## Task brief
Write out the text of every row below word for word, leaving out the pictures.

## Input data
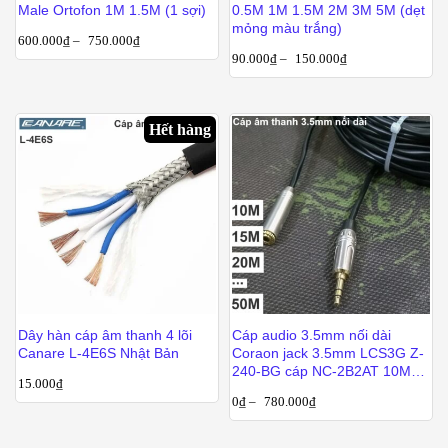
Male Ortofon 1M 1.5M (1 sợi)
0.5M 1M 1.5M 2M 3M 5M (dẹt
mỏng màu trắng)
600.000
₫
–
750.000
₫
90.000
₫
–
150.000
₫
Hết hàng
Dây hàn cáp âm thanh 4 lõi
Cáp audio 3.5mm nối dài
Canare L-4E6S Nhật Bản
Coraon jack 3.5mm LCS3G Z-
240-BG cáp NC-2B2AT 10M
15.000
₫
15M 20M 25M 30M 40M 50M
0
₫
–
780.000
₫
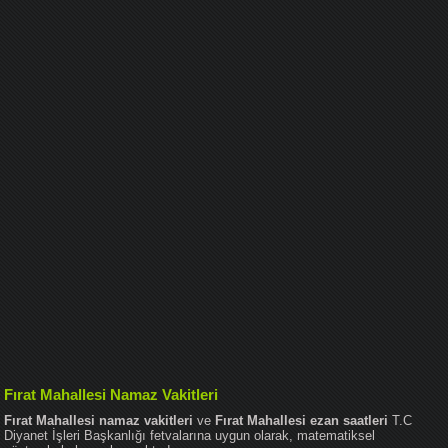
Fırat Mahallesi Namaz Vakitleri
Fırat Mahallesi namaz vakitleri
ve
Fırat Mahallesi ezan saatleri
T.C
Diyanet İşleri Başkanlığı fetvalarına uygun olarak, matematiksel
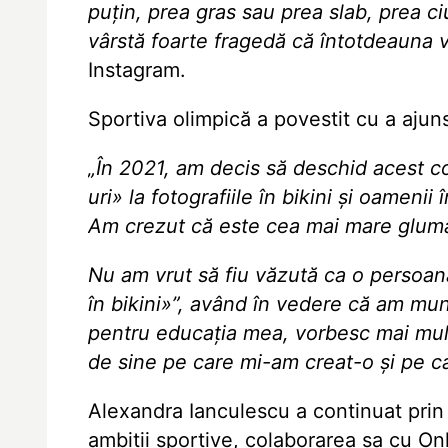
puțin, prea gras sau prea slab, prea ciu
vârstă foarte fragedă că întotdeauna vo
Instagram.
Sportiva olimpică a povestit cu a aju
„În 2021, am decis să deschid acest co
uri» la fotografiile în bikini și oameni
Am crezut că este cea mai mare glum
Nu am vrut să fiu văzută ca o persoan
în bikini»”, având în vedere că am mun
pentru educația mea, vorbesc mai mult
de sine pe care mi-am creat-o și pe c
Alexandra Ianculescu a continuat prin a
ambiții sportive, colaborarea sa cu On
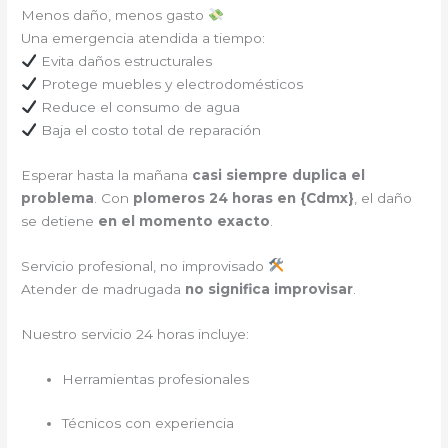
Menos daño, menos gasto
Una emergencia atendida a tiempo:
Evita daños estructurales
Protege muebles y electrodomésticos
Reduce el consumo de agua
Baja el costo total de reparación
Esperar hasta la mañana
casi siempre duplica el
problema
. Con
plomeros 24 horas en {
Cdmx
}
, el daño
se detiene
en el momento exacto
.
Servicio profesional, no improvisado
Atender de madrugada
no significa improvisar
.
Nuestro servicio 24 horas incluye:
Herramientas profesionales
Técnicos con experiencia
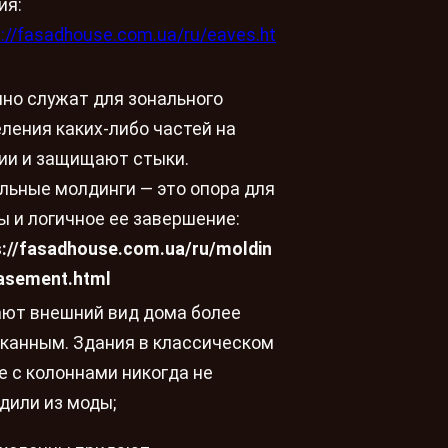
ия:
s://fasadhouse.com.ua/ru/eaves.ht
но служат для зонального
ления каких-либо частей на
ии и защищают стыки.
льные молдинги — это опора для
ы и логичное ее завершение:
s://fasadhouse.com.ua/ru/moldin
asement.html
ют внешний вид дома более
канным. Здания в классическом
е с колоннами никогда не
дили из моды;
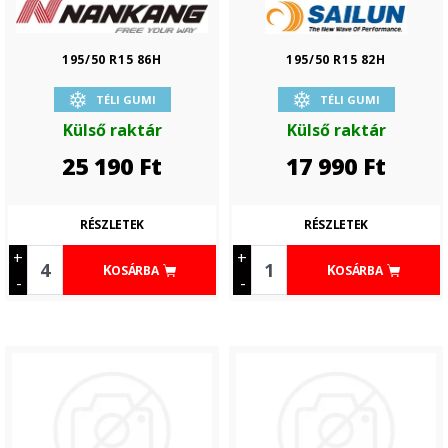
195/50 R15 86H
195/50 R15 82H
TÉLI GUMI
TÉLI GUMI
Külső raktár
Külső raktár
25 190
Ft
17 990
Ft
RÉSZLETEK
RÉSZLETEK
+
+
KOSÁRBA
KOSÁRBA
-
-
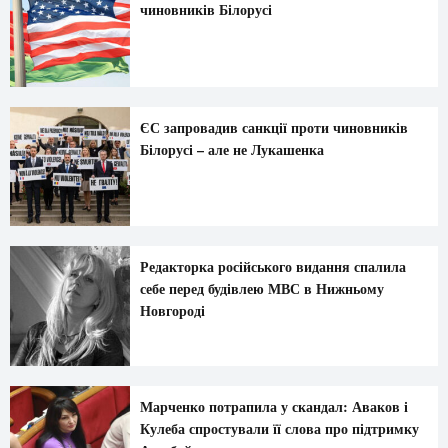
чиновників Білорусі
ЄС запровадив санкції проти чиновників
Білорусі – але не Лукашенка
Редакторка російського видання спалила
себе перед будівлею МВС в Нижньому
Новгороді
Марченко потрапила у скандал: Аваков і
Кулеба спростували її слова про підтримку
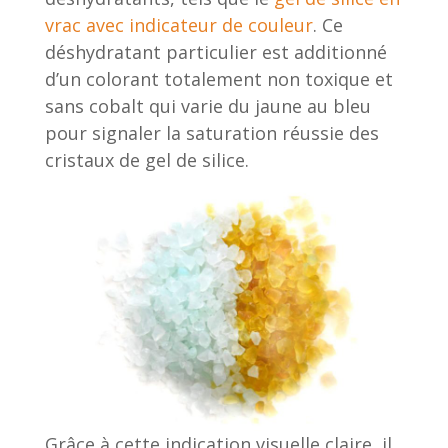
vrac avec indicateur de couleur
. Ce
déshydratant particulier est additionné
d’un colorant totalement non toxique et
sans cobalt qui varie du jaune au bleu
pour signaler la saturation réussie des
cristaux de gel de silice.
Grâce à cette indication visuelle claire, il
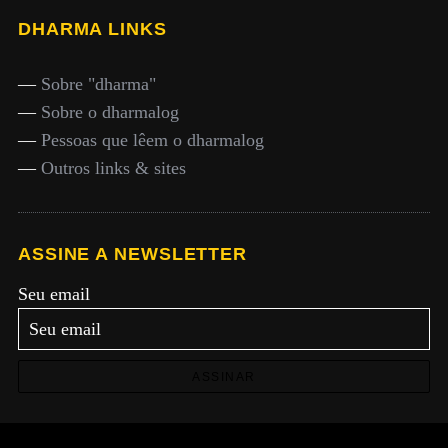
DHARMA LINKS
—
Sobre "dharma"
—
Sobre o dharmalog
—
Pessoas que lêem o dharmalog
—
Outros links & sites
ASSINE A NEWSLETTER
Seu email
ASSINAR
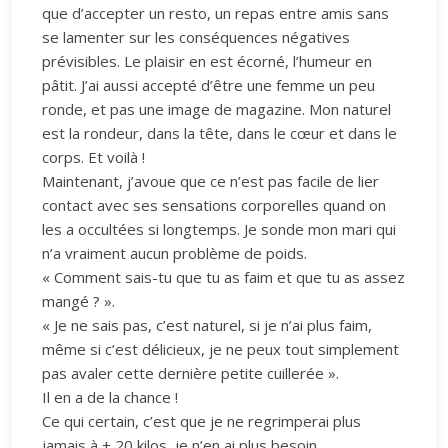
que d’accepter un resto, un repas entre amis sans
se lamenter sur les conséquences négatives
prévisibles. Le plaisir en est écorné, l’humeur en
pâtit. J’ai aussi accepté d’être une femme un peu
ronde, et pas une image de magazine. Mon naturel
est la rondeur, dans la tête, dans le cœur et dans le
corps. Et voilà !
Maintenant, j’avoue que ce n’est pas facile de lier
contact avec ses sensations corporelles quand on
les a occultées si longtemps. Je sonde mon mari qui
n’a vraiment aucun problème de poids.
« Comment sais-tu que tu as faim et que tu as assez
mangé ? ».
« Je ne sais pas, c’est naturel, si je n’ai plus faim,
même si c’est délicieux, je ne peux tout simplement
pas avaler cette dernière petite cuillerée ».
Il en a de la chance !
Ce qui certain, c’est que je ne regrimperai plus
jamais à + 20 kilos, je n’en ai plus besoin.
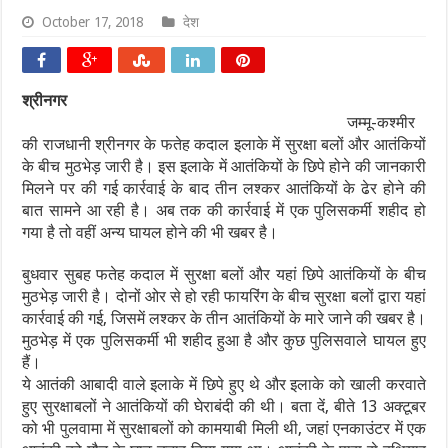
October 17, 2018
देश
श्रीनगर
जम्मू-कश्मीर
की राजधानी श्रीनगर के फतेह कदाल इलाके में सुरक्षा बलों और आतंकियों
के बीच मुठभेड़ जारी है। इस इलाके में आतंकियों के छिपे होने की जानकारी
मिलने पर की गई कार्रवाई के बाद तीन लश्कर आतंकियों के ढेर होने की
बात सामने आ रही है। अब तक की कार्रवाई में एक पुलिसकर्मी शहीद हो
गया है तो वहीं अन्य घायल होने की भी खबर है।
बुधवार सुबह फतेह कदाल में सुरक्षा बलों और यहां छिपे आतंकियों के बीच
मुठभेड़ जारी है। दोनों ओर से हो रही फायरिंग के बीच सुरक्षा बलों द्वारा यहां
कार्रवाई की गई, जिसमें लश्कर के तीन आतंकियों के मारे जाने की खबर है।
मुठभेड़ में एक पुलिसकर्मी भी शहीद हुआ है और कुछ पुलिसवाले घायल हुए
हैं।
ये आतंकी आबादी वाले इलाके में छिपे हुए थे और इलाके को खाली करवाते
हुए सुरक्षाबलों ने आतंकियों की घेराबंदी की थी। बता दें, बीते 13 अक्टूबर
को भी पुलवामा में सुरक्षाबलों को कामयाबी मिली थी, जहां एनकाउंटर में एक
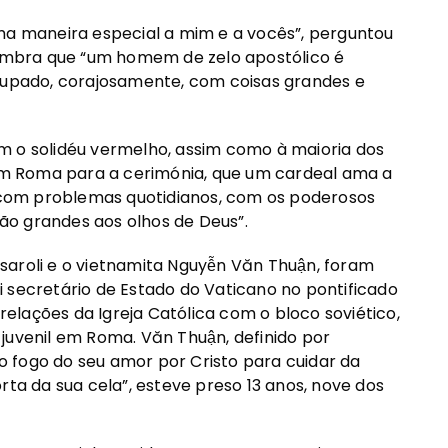
uma maneira especial a mim e a vocês”, perguntou
 lembra que “um homem de zelo apostólico é
ocupado, corajosamente, com coisas grandes e
m o solidéu vermelho, assim como à maioria dos
m Roma para a cerimónia, que um cardeal ama a
e com problemas quotidianos, com os poderosos
ão grandes aos olhos de Deus”.
Casaroli e o vietnamita Nguyễn Văn Thuận, foram
 secretário de Estado do Vaticano no pontificado
 relações da Igreja Católica com o bloco soviético,
juvenil em Roma. Văn Thuận, definido por
 fogo do seu amor por Cristo para cuidar da
rta da sua cela”, esteve preso 13 anos, nove dos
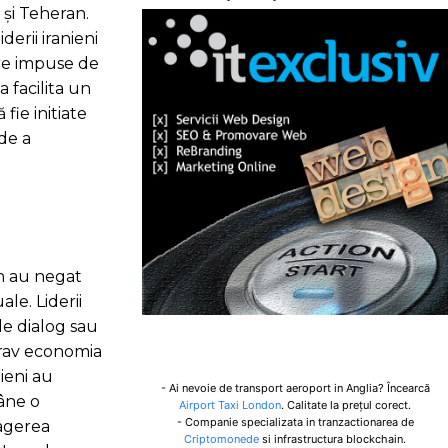
 și Teheran.
derii iranieni
re impuse de
 facilita un
fie initiate
 de a
an au negat
ale. Liderii
de dialog sau
grav economia
nieni au
- Ai nevoie de transport aeroport in Anglia? Încearcă
mâne o
Airport Taxi London
. Calitate la prețul corect.
- Companie specializata in tranzactionarea de
ragerea
Criptomonede
si infrastructura blockchain.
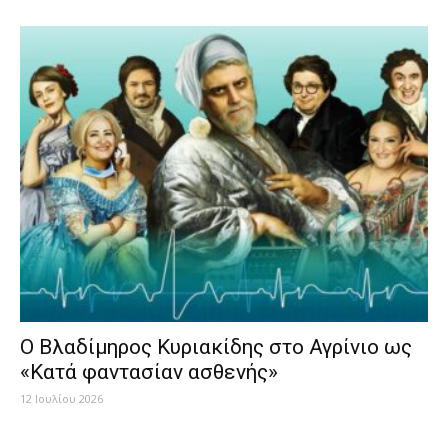
Ο Βλαδίμηρος Κυριακίδης στο Αγρίνιο ως
«Κατά φαντασίαν ασθενής»
12 Ιουλίου 2026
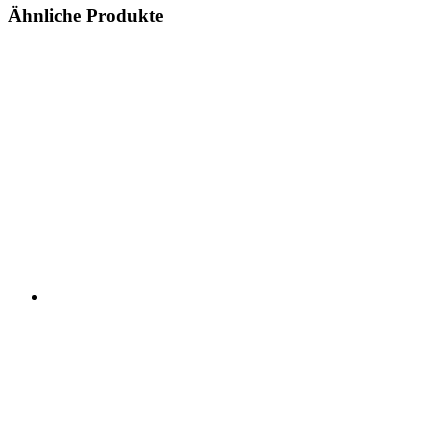
Ähnliche Produkte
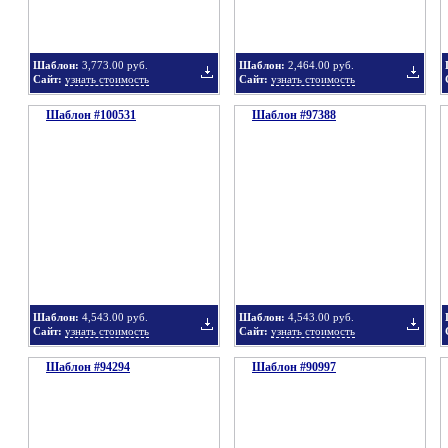
Шаблон:
3,773.00 руб.
Шаблон:
2,464.00 руб.
Сайт:
узнать стоимость
Сайт:
узнать стоимость
Шаблон #100531
подборку
Шаблон #97388
подбор
Добавить
Добавит
в
в
Шаблон:
4,543.00 руб.
Шаблон:
4,543.00 руб.
Сайт:
узнать стоимость
Сайт:
узнать стоимость
Шаблон #94294
подборку
Шаблон #90997
подбор
Добавить
Добавит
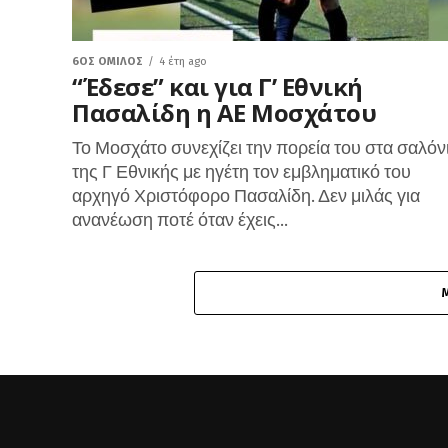
6ΟΣ ΌΜΙΛΟΣ
4 έτη ago
“Έδεσε” και για Γ’ Εθνική
Πασαλίδη η ΑΕ Μοσχάτου
Το Μοσχάτο συνεχίζει την πορεία του στα σαλόν
της Γ Εθνικής με ηγέτη τον εμβληματικό του
αρχηγό Χριστόφορο Πασαλίδη. Δεν μιλάς για
ανανέωση ποτέ όταν έχεις...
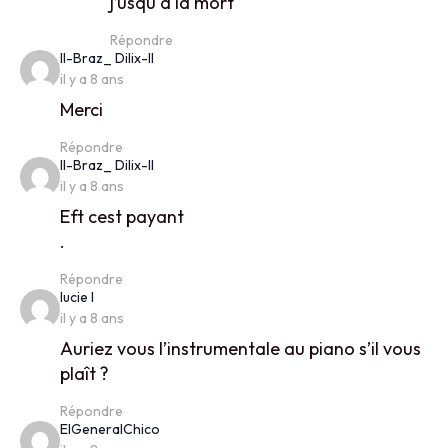
j’usqu à la mort
Répondre
says:
II-Braz_ Dilix-II
il y a 8 ans
Merci
Répondre
says:
II-Braz_ Dilix-II
il y a 8 ans
Eft cest payant
.
Répondre
says:
lucie l
il y a 8 ans
Auriez vous l’instrumentale au piano s’il vous
plaît ?
Répondre
says:
ElGeneralChico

## Completed task
Male Ortofon 1M 1.5M (1 sợi)
0.5M 1M 1.5M 2M 3M 5M (dẹt
mỏng màu trắng)
600.000
₫
–
750.000
₫
90.000
₫
–
150.000
₫
Hết hàng
Dây hàn cáp âm thanh 4 lõi
Cáp audio 3.5mm nối dài
Canare L-4E6S Nhật Bản
Coraon jack 3.5mm LCS3G Z-
240-BG cáp NC-2B2AT 10M
15.000
₫
15M 20M 25M 30M 40M 50M
0
₫
–
780.000
₫
Fırat Mahallesi Namaz Vakitleri
Fırat Mahallesi namaz vakitleri
ve
Fırat Mahallesi ezan saatleri
T.C
Diyanet İşleri Başkanlığı fetvalarına uygun olarak, matematiksel
puțin, prea gras sau prea slab, prea ciu
vârstă foarte fragedă că întotdeauna vo
Instagram.
Sportiva olimpică a povestit cu a aju
„În 2021, am decis să deschid acest co
uri» la fotografiile în bikini și oameni
Am crezut că este cea mai mare glum
Nu am vrut să fiu văzută ca o persoan
în bikini»”, având în vedere că am mun
pentru educația mea, vorbesc mai mult
de sine pe care mi-am creat-o și pe c
Alexandra Ianculescu a continuat prin a
ambiții sportive, colaborarea sa cu On
Menos daño, menos gasto
Una emergencia atendida a tiempo:
Evita daños estructurales
Protege muebles y electrodomésticos
Reduce el consumo de agua
Baja el costo total de reparación
Esperar hasta la mañana
casi siempre duplica el
problema
. Con
plomeros 24 horas en {
Cdmx
}
, el daño
se detiene
en el momento exacto
.
Servicio profesional, no improvisado
Atender de madrugada
no significa improvisar
.
Nuestro servicio 24 horas incluye:
Herramientas profesionales
Técnicos con experiencia
ия:
s://fasadhouse.com.ua/ru/eaves.ht
но служат для зонального
ления каких-либо частей на
ии и защищают стыки.
льные молдинги — это опора для
ы и логичное ее завершение:
s://fasadhouse.com.ua/ru/moldin
asement.html
ют внешний вид дома более
канным. Здания в классическом
е с колоннами никогда не
дили из моды;
195/50 R15 86H
195/50 R15 82H
TÉLI GUMI
TÉLI GUMI
Külső raktár
Külső raktár
25 190
Ft
17 990
Ft
RÉSZLETEK
RÉSZLETEK
+
+
KOSÁRBA
KOSÁRBA
-
-
чиновників Білорусі
ЄС запровадив санкції проти чиновників
Білорусі – але не Лукашенка
Редакторка російського видання спалила
себе перед будівлею МВС в Нижньому
Новгороді
Марченко потрапила у скандал: Аваков і
Кулеба спростували її слова про підтримку
vrac avec indicateur de couleur
. Ce
déshydratant particulier est additionné
d’un colorant totalement non toxique et
sans cobalt qui varie du jaune au bleu
pour signaler la saturation réussie des
cristaux de gel de silice.
Grâce à cette indication visuelle claire, il
DHARMA LINKS
—
Sobre "dharma"
—
Sobre o dharmalog
—
Pessoas que lêem o dharmalog
—
Outros links & sites
ASSINE A NEWSLETTER
Seu email
ASSINAR
que d’accepter un resto, un repas entre amis sans
se lamenter sur les conséquences négatives
prévisibles. Le plaisir en est écorné, l’humeur en
pâtit. J’ai aussi accepté d’être une femme un peu
ronde, et pas une image de magazine. Mon naturel
est la rondeur, dans la tête, dans le cœur et dans le
corps. Et voilà !
Maintenant, j’avoue que ce n’est pas facile de lier
contact avec ses sensations corporelles quand on
les a occultées si longtemps. Je sonde mon mari qui
n’a vraiment aucun problème de poids.
« Comment sais-tu que tu as faim et que tu as assez
mangé ? ».
« Je ne sais pas, c’est naturel, si je n’ai plus faim,
même si c’est délicieux, je ne peux tout simplement
pas avaler cette dernière petite cuillerée ».
Il en a de la chance !
Ce qui certain, c’est que je ne regrimperai plus
jamais à + 20 kilos, je n’en ai plus besoin.
October 17, 2018
देश
श्रीनगर
जम्मू-कश्मीर
की राजधानी श्रीनगर के फतेह कदाल इलाके में सुरक्षा बलों और आतंकियों
के बीच मुठभेड़ जारी है। इस इलाके में आतंकियों के छिपे होने की जानकारी
मिलने पर की गई कार्रवाई के बाद तीन लश्कर आतंकियों के ढेर होने की
बात सामने आ रही है। अब तक की कार्रवाई में एक पुलिसकर्मी शहीद हो
गया है तो वहीं अन्य घायल होने की भी खबर है।
बुधवार सुबह फतेह कदाल में सुरक्षा बलों और यहां छिपे आतंकियों के बीच
मुठभेड़ जारी है। दोनों ओर से हो रही फायरिंग के बीच सुरक्षा बलों द्वारा यहां
कार्रवाई की गई, जिसमें लश्कर के तीन आतंकियों के मारे जाने की खबर है।
मुठभेड़ में एक पुलिसकर्मी भी शहीद हुआ है और कुछ पुलिसवाले घायल हुए
हैं।
ये आतंकी आबादी वाले इलाके में छिपे हुए थे और इलाके को खाली करवाते
हुए सुरक्षाबलों ने आतंकियों की घेराबंदी की थी। बता दें, बीते 13 अक्टूबर
को भी पुलवामा में सुरक्षाबलों को कामयाबी मिली थी, जहां एनकाउंटर में एक
uma maneira especial a mim e a vocês”, perguntou
 lembra que “um homem de zelo apostólico é
ocupado, corajosamente, com coisas grandes e
m o solidéu vermelho, assim como à maioria dos
m Roma para a cerimónia, que um cardeal ama a
e com problemas quotidianos, com os poderosos
ão grandes aos olhos de Deus”.
Casaroli e o vietnamita Nguyễn Văn Thuận, foram
 secretário de Estado do Vaticano no pontificado
 relações da Igreja Católica com o bloco soviético,
juvenil em Roma. Văn Thuận, definido por
 fogo do seu amor por Cristo para cuidar da
rta da sua cela”, esteve preso 13 anos, nove dos
 și Teheran.
derii iranieni
re impuse de
 facilita un
fie initiate
 de a
an au negat
ale. Liderii
de dialog sau
grav economia
nieni au
- Ai nevoie de transport aeroport in Anglia? Încearcă
mâne o
Airport Taxi London
. Calitate la prețul corect.
- Companie specializata in tranzactionarea de
ragerea
Criptomonede
si infrastructura blockchain.
Ο Βλαδίμηρος Κυριακίδης στο Αγρίνιο ως
«Κατά φαντασίαν ασθενής»
12 Ιουλίου 2026
Ähnliche Produkte
Шаблон:
3,773.00 руб.
Шаблон:
2,464.00 руб.
Сайт:
узнать стоимость
Сайт:
узнать стоимость
Шаблон #100531
подборку
Шаблон #97388
подбор
Добавить
Добавит
в
в
Шаблон:
4,543.00 руб.
Шаблон:
4,543.00 руб.
Сайт:
узнать стоимость
Сайт:
узнать стоимость
Шаблон #94294
подборку
Шаблон #90997
подбор
Добавить
Добавит
6ΟΣ ΌΜΙΛΟΣ
4 έτη ago
“Έδεσε” και για Γ’ Εθνική
Πασαλίδη η ΑΕ Μοσχάτου
Το Μοσχάτο συνεχίζει την πορεία του στα σαλόν
της Γ Εθνικής με ηγέτη τον εμβληματικό του
αρχηγό Χριστόφορο Πασαλίδη. Δεν μιλάς για
ανανέωση ποτέ όταν έχεις...
j’usqu à la mort
Répondre
says:
II-Braz_ Dilix-II
il y a 8 ans
Merci
Répondre
says:
II-Braz_ Dilix-II
il y a 8 ans
Eft cest payant
.
Répondre
says:
lucie l
il y a 8 ans
Auriez vous l’instrumentale au piano s’il vous
plaît ?
Répondre
says:
ElGeneralChico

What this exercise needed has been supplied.